The takeaway is that although cost is certainly an important consideration, particularly for non-funded master’s degrees, it is not strong discouragement in light of the long-term financial outcome.

There is one negative aspect of graduate school not often mentioned. That is the years one spends living like a grad student. This uniquely focused lifestyle means getting by with nominal pay, which translates to comparatively limited choices of vacations, cars, and diet. My culinary experience based on creative variations of Ramen noodles comes to mind.

However, many say their graduate school years were the happiest time of their educational experience, despite the dismal financial situation. University resources are still available to graduate students, socializing does happen, and even marriage and children don’t necessarily have to be postponed.


Three reasons commonly given against graduate school (cons) are the lack of a job guarantee after graduating, hassles of the application process, and hard work comprising advanced education.

However, there are no guarantees of getting a job, regardless of your degree. The application processes to graduate school or industrial/government employment are similarly stressful. And why would it be harder to spend a few years in advance training than to compete for professional advancement without a master’s or PhD degree? Accordingly, the consternations associated with the above three reasons are similar, no matter which path one takes.

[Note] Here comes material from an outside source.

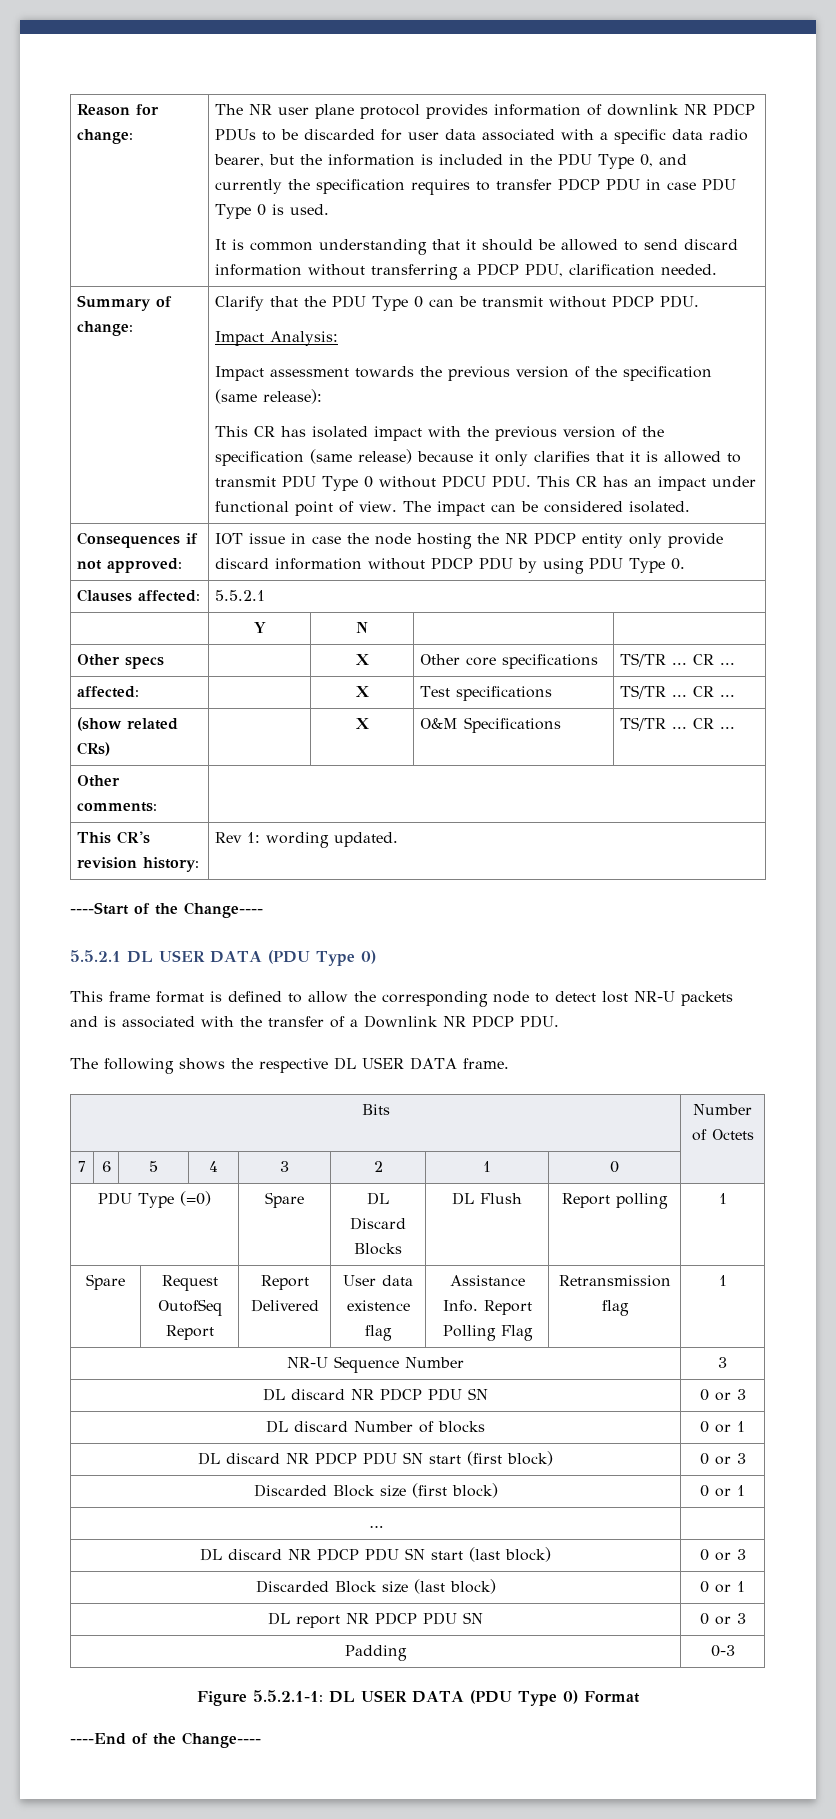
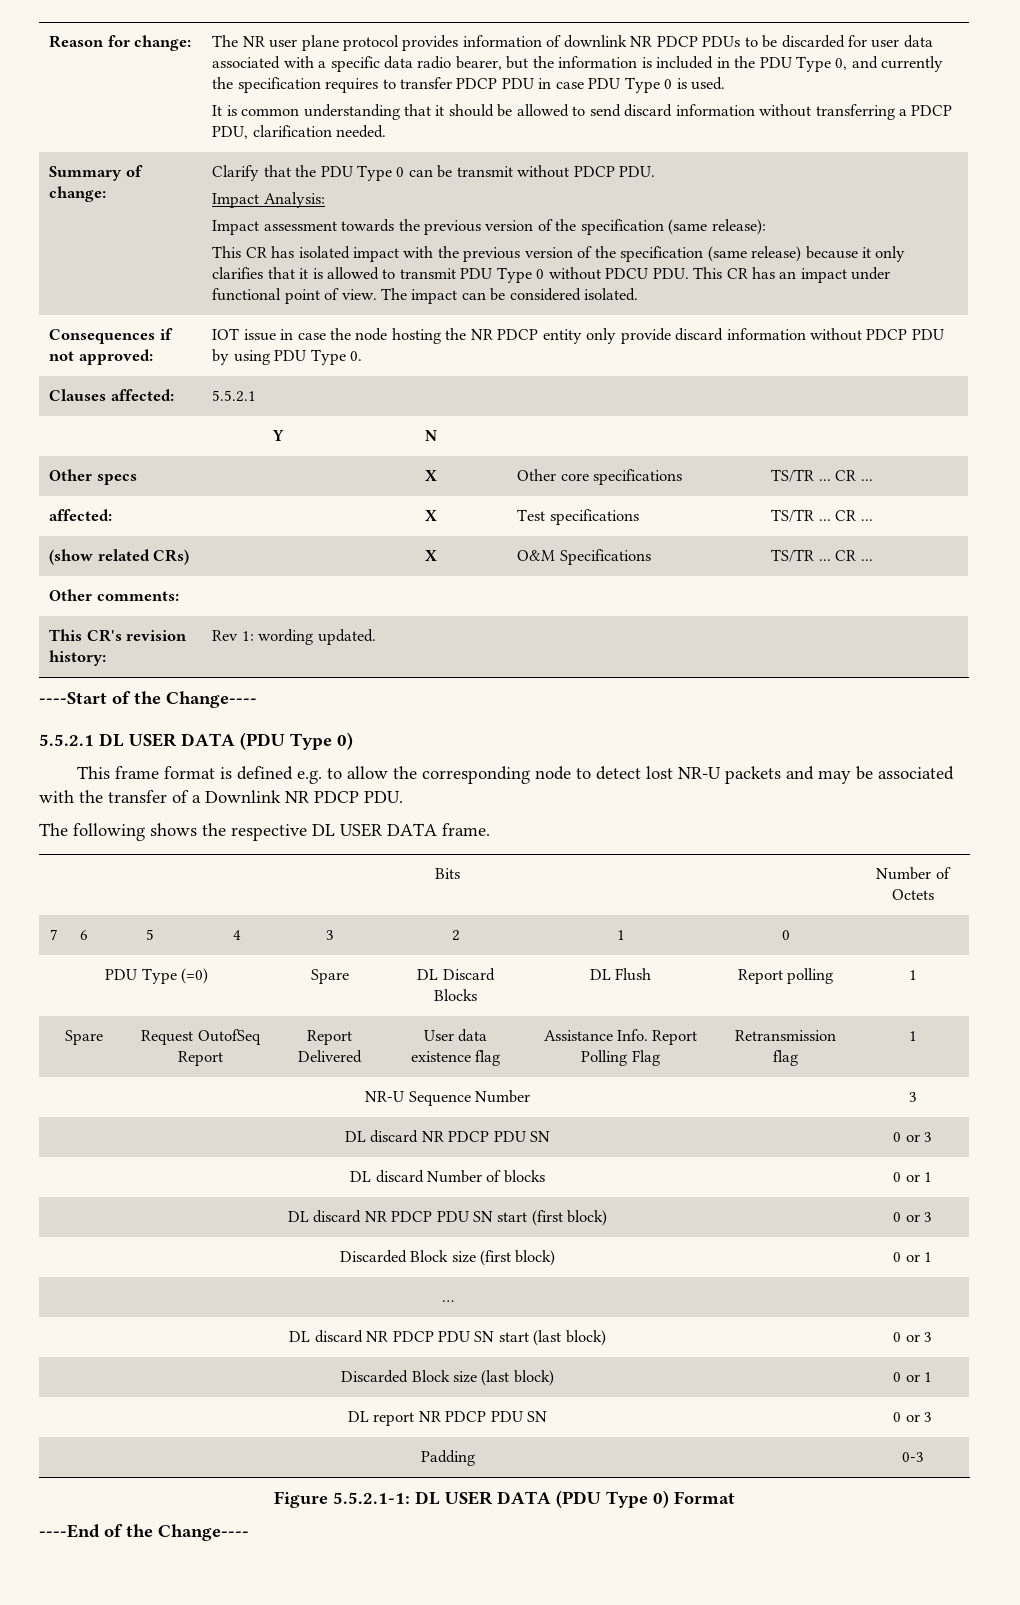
(282, 996) none -> [296,770,322,784] e.g.
[104,1016,116,1027] is -> [817,766,873,784] may be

So, I consider these neutral arguments.

I have seen opportunities for networking described as a reason to attend graduate school (pro) since universities attract academics or industrial researchers for sabbaticals or seminars. However, many industrial and government workplaces also bring representatives from various sectors for technical or legal consultations, presentations, and collaborations.

For example, my worksite hosts weekly seminars, which allow us to engage speakers in one-on-one discussions. These presenters have included Turing and Nobel Prize winners.

Additionally, companies and government agencies encourage and pay for participation in professional societies like the American Statistical Association or Society for Industrial and Applied Mathematics, which provide ample opportunities for networking. So networking is part of both graduate and professional experiences and therefore a neutral argument.

The decision to complete postgraduate degrees or join the workforce straight from college requires careful considerations that go beyond a simple list of pros and cons. In balance, however, postgraduate education before competing in the workplace is almost surely well justified.